* **TASK BRIEF**
Output the records exactly, and drop each picture.

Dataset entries
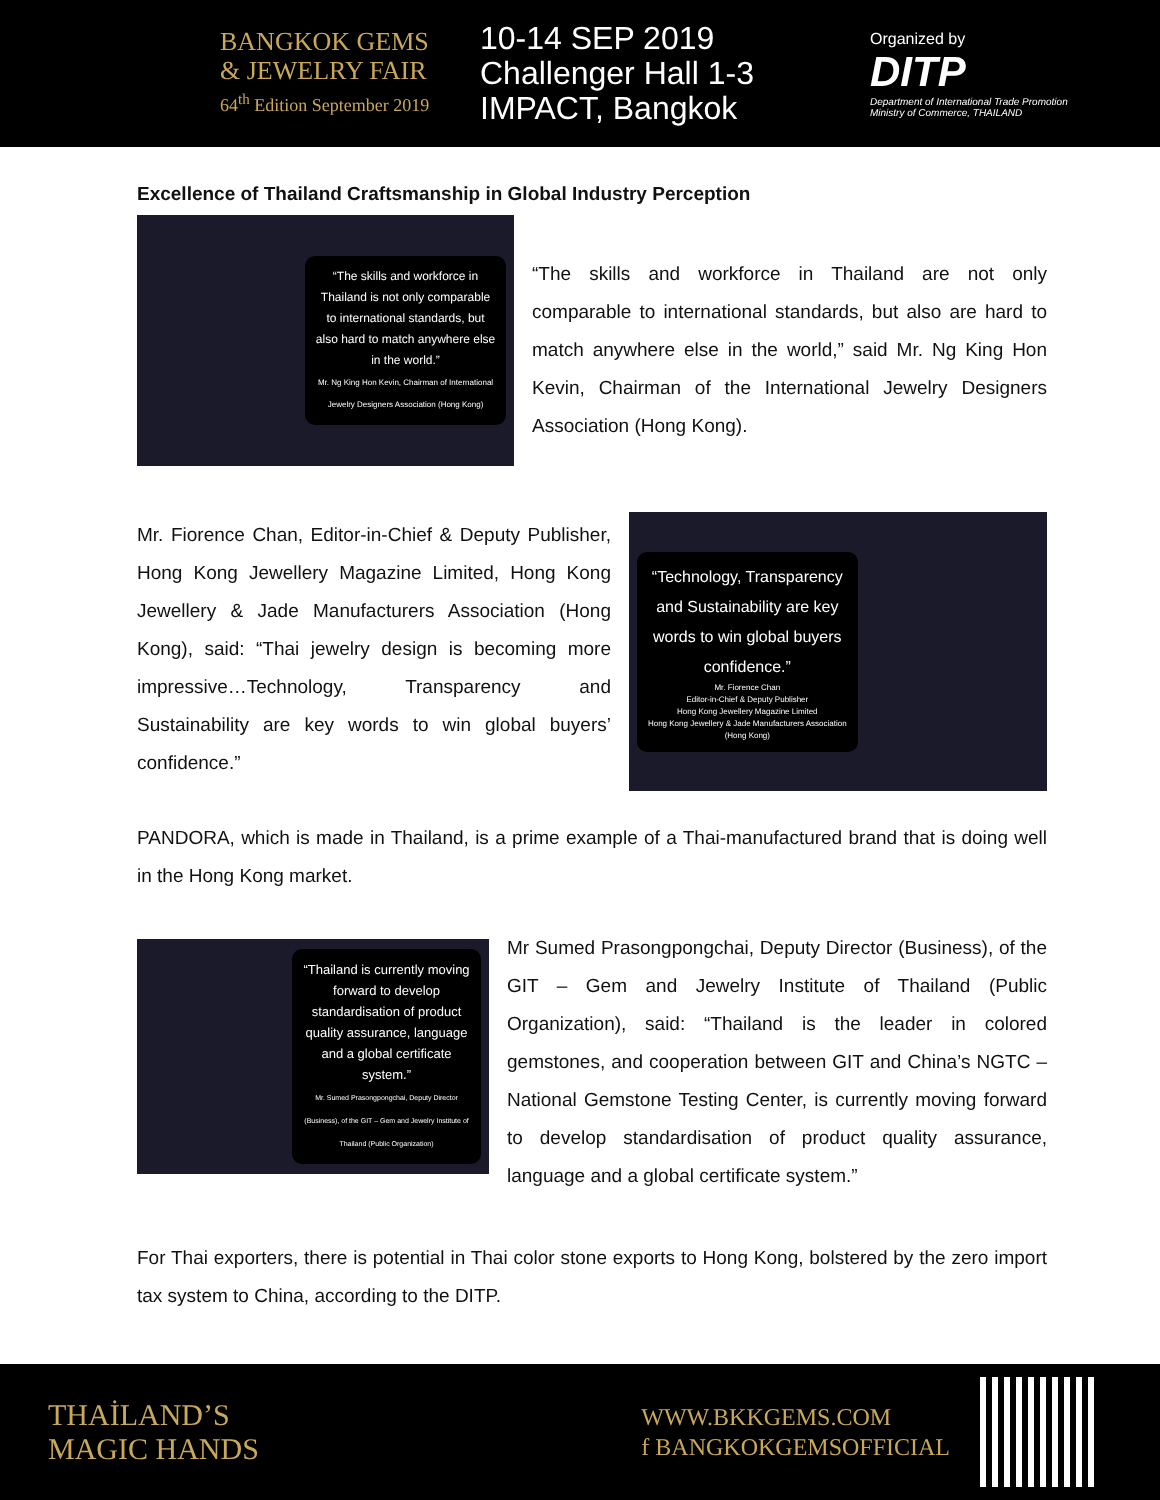BANGKOK GEMS
& JEWELRY FAIR
64<sup>th</sup> Edition September 2019
10-14 SEP 2019
Challenger Hall 1-3
IMPACT, Bangkok
Organized by
DITP
Department of International Trade Promotion
Ministry of Commerce, THAILAND
Excellence of Thailand Craftsmanship in Global Industry Perception
“The skills and workforce in Thailand is not only comparable to international standards, but also hard to match anywhere else in the world.”
Mr. Ng King Hon Kevin, Chairman of International Jewelry Designers Association (Hong Kong)
“The skills and workforce in Thailand are not only comparable to international standards, but also are hard to match anywhere else in the world,” said Mr. Ng King Hon Kevin, Chairman of the International Jewelry Designers Association (Hong Kong).
Mr. Fiorence Chan, Editor-in-Chief & Deputy Publisher, Hong Kong Jewellery Magazine Limited, Hong Kong Jewellery & Jade Manufacturers Association (Hong Kong), said: “Thai jewelry design is becoming more impressive…Technology, Transparency and Sustainability are key words to win global buyers’ confidence.”
“Technology, Transparency and Sustainability are key words to win global buyers confidence.”
Mr. Fiorence Chan
Editor-in-Chief & Deputy Publisher
Hong Kong Jewellery Magazine Limited
Hong Kong Jewellery & Jade Manufacturers Association (Hong Kong)
PANDORA, which is made in Thailand, is a prime example of a Thai-manufactured brand that is doing well in the Hong Kong market.
“Thailand is currently moving forward to develop standardisation of product quality assurance, language and a global certificate system.”
Mr. Sumed Prasongpongchai, Deputy Director (Business), of the GIT – Gem and Jewelry Institute of Thailand (Public Organization)
Mr Sumed Prasongpongchai, Deputy Director (Business), of the GIT – Gem and Jewelry Institute of Thailand (Public Organization), said: “Thailand is the leader in colored gemstones, and cooperation between GIT and China’s NGTC – National Gemstone Testing Center, is currently moving forward to develop standardisation of product quality assurance, language and a global certificate system.”
For Thai exporters, there is potential in Thai color stone exports to Hong Kong, bolstered by the zero import tax system to China, according to the DITP.
THAİLAND’S
MAGIC HANDS
WWW.BKKGEMS.COM
f BANGKOKGEMSOFFICIAL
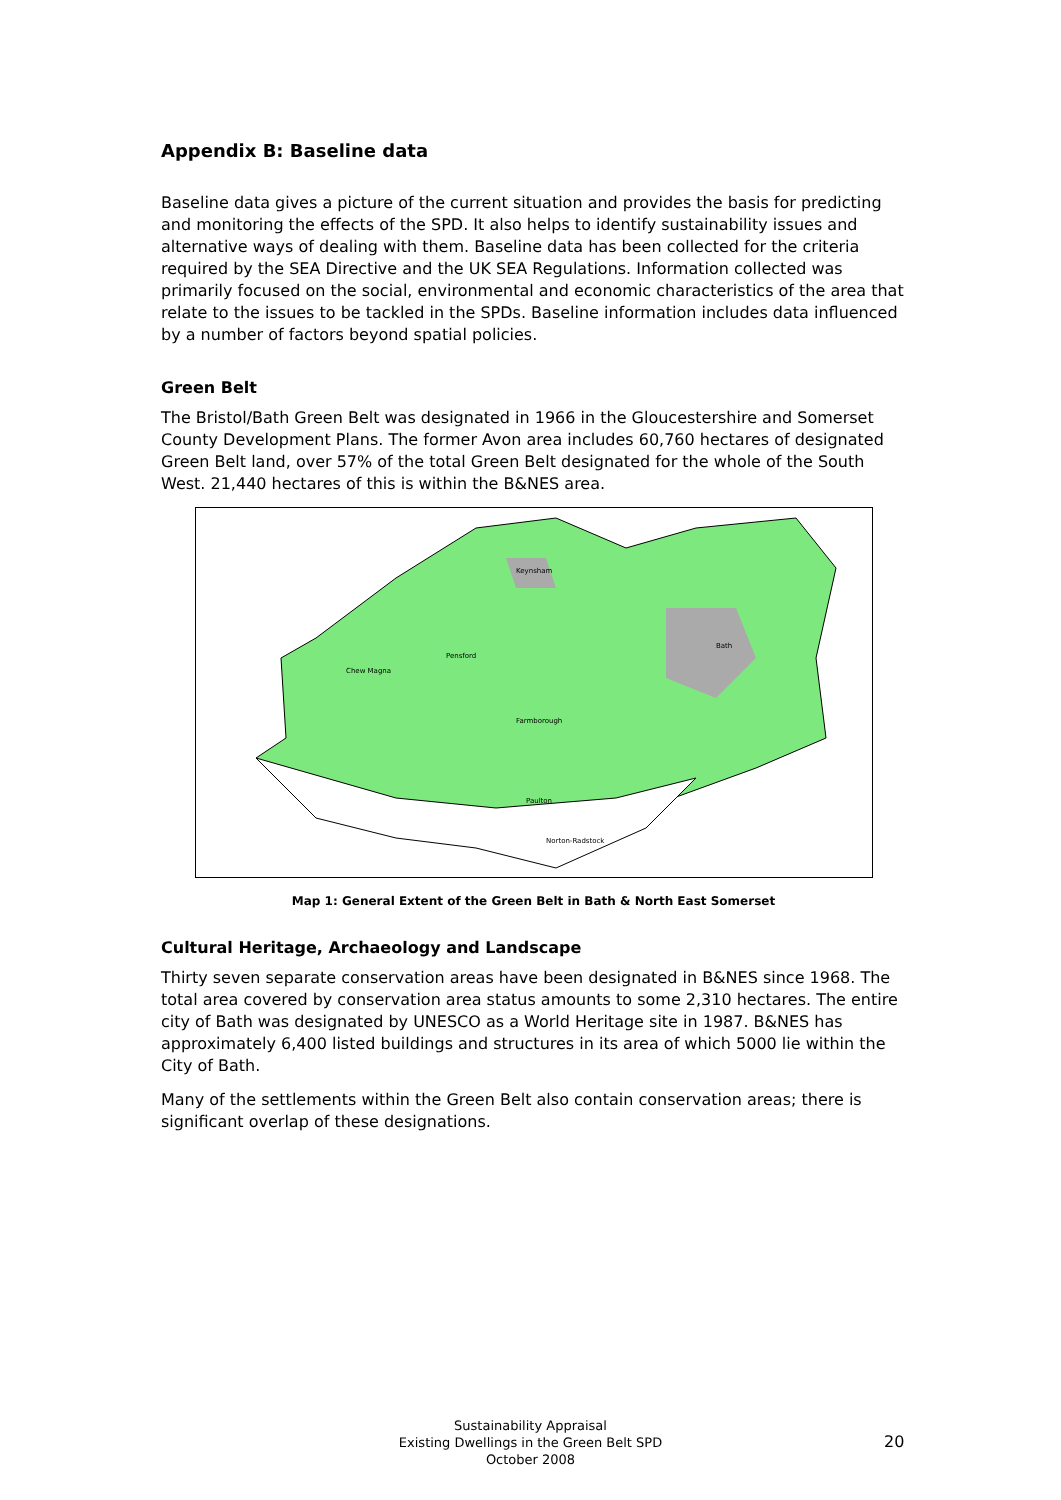Appendix B: Baseline data
Baseline data gives a picture of the current situation and provides the basis for predicting and monitoring the effects of the SPD. It also helps to identify sustainability issues and alternative ways of dealing with them. Baseline data has been collected for the criteria required by the SEA Directive and the UK SEA Regulations. Information collected was primarily focused on the social, environmental and economic characteristics of the area that relate to the issues to be tackled in the SPDs. Baseline information includes data influenced by a number of factors beyond spatial policies.
Green Belt
The Bristol/Bath Green Belt was designated in 1966 in the Gloucestershire and Somerset County Development Plans. The former Avon area includes 60,760 hectares of designated Green Belt land, over 57% of the total Green Belt designated for the whole of the South West. 21,440 hectares of this is within the B&NES area.
Keynsham
Bath
Chew Magna
Pensford
Farmborough
Paulton
Norton-Radstock
Map 1: General Extent of the Green Belt in Bath & North East Somerset
Cultural Heritage, Archaeology and Landscape
Thirty seven separate conservation areas have been designated in B&NES since 1968. The total area covered by conservation area status amounts to some 2,310 hectares. The entire city of Bath was designated by UNESCO as a World Heritage site in 1987. B&NES has approximately 6,400 listed buildings and structures in its area of which 5000 lie within the City of Bath.
Many of the settlements within the Green Belt also contain conservation areas; there is significant overlap of these designations.
Sustainability Appraisal
Existing Dwellings in the Green Belt SPD
October 2008
20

* **YOUR SOLUTION**
BANGKOK GEMS
& JEWELRY FAIR
64<sup>th</sup> Edition September 2019
10-14 SEP 2019
Challenger Hall 1-3
IMPACT, Bangkok
Organized by
DITP
Department of International Trade Promotion
Ministry of Commerce, THAILAND
Excellence of Thailand Craftsmanship in Global Industry Perception
“The skills and workforce in Thailand is not only comparable to international standards, but also hard to match anywhere else in the world.”
Mr. Ng King Hon Kevin, Chairman of International Jewelry Designers Association (Hong Kong)
“The skills and workforce in Thailand are not only comparable to international standards, but also are hard to match anywhere else in the world,” said Mr. Ng King Hon Kevin, Chairman of the International Jewelry Designers Association (Hong Kong).
Mr. Fiorence Chan, Editor-in-Chief & Deputy Publisher, Hong Kong Jewellery Magazine Limited, Hong Kong Jewellery & Jade Manufacturers Association (Hong Kong), said: “Thai jewelry design is becoming more impressive…Technology, Transparency and Sustainability are key words to win global buyers’ confidence.”
“Technology, Transparency and Sustainability are key words to win global buyers confidence.”
Mr. Fiorence Chan
Editor-in-Chief & Deputy Publisher
Hong Kong Jewellery Magazine Limited
Hong Kong Jewellery & Jade Manufacturers Association (Hong Kong)
PANDORA, which is made in Thailand, is a prime example of a Thai-manufactured brand that is doing well in the Hong Kong market.
“Thailand is currently moving forward to develop standardisation of product quality assurance, language and a global certificate system.”
Mr. Sumed Prasongpongchai, Deputy Director (Business), of the GIT – Gem and Jewelry Institute of Thailand (Public Organization)
Mr Sumed Prasongpongchai, Deputy Director (Business), of the GIT – Gem and Jewelry Institute of Thailand (Public Organization), said: “Thailand is the leader in colored gemstones, and cooperation between GIT and China’s NGTC – National Gemstone Testing Center, is currently moving forward to develop standardisation of product quality assurance, language and a global certificate system.”
For Thai exporters, there is potential in Thai color stone exports to Hong Kong, bolstered by the zero import tax system to China, according to the DITP.
THAİLAND’S
MAGIC HANDS
WWW.BKKGEMS.COM
f BANGKOKGEMSOFFICIAL
Appendix B: Baseline data
Baseline data gives a picture of the current situation and provides the basis for predicting and monitoring the effects of the SPD. It also helps to identify sustainability issues and alternative ways of dealing with them. Baseline data has been collected for the criteria required by the SEA Directive and the UK SEA Regulations. Information collected was primarily focused on the social, environmental and economic characteristics of the area that relate to the issues to be tackled in the SPDs. Baseline information includes data influenced by a number of factors beyond spatial policies.
Green Belt
The Bristol/Bath Green Belt was designated in 1966 in the Gloucestershire and Somerset County Development Plans. The former Avon area includes 60,760 hectares of designated Green Belt land, over 57% of the total Green Belt designated for the whole of the South West. 21,440 hectares of this is within the B&NES area.
Keynsham
Bath
Chew Magna
Pensford
Farmborough
Paulton
Norton-Radstock
Map 1: General Extent of the Green Belt in Bath & North East Somerset
Cultural Heritage, Archaeology and Landscape
Thirty seven separate conservation areas have been designated in B&NES since 1968. The total area covered by conservation area status amounts to some 2,310 hectares. The entire city of Bath was designated by UNESCO as a World Heritage site in 1987. B&NES has approximately 6,400 listed buildings and structures in its area of which 5000 lie within the City of Bath.
Many of the settlements within the Green Belt also contain conservation areas; there is significant overlap of these designations.
Sustainability Appraisal
Existing Dwellings in the Green Belt SPD
October 2008
20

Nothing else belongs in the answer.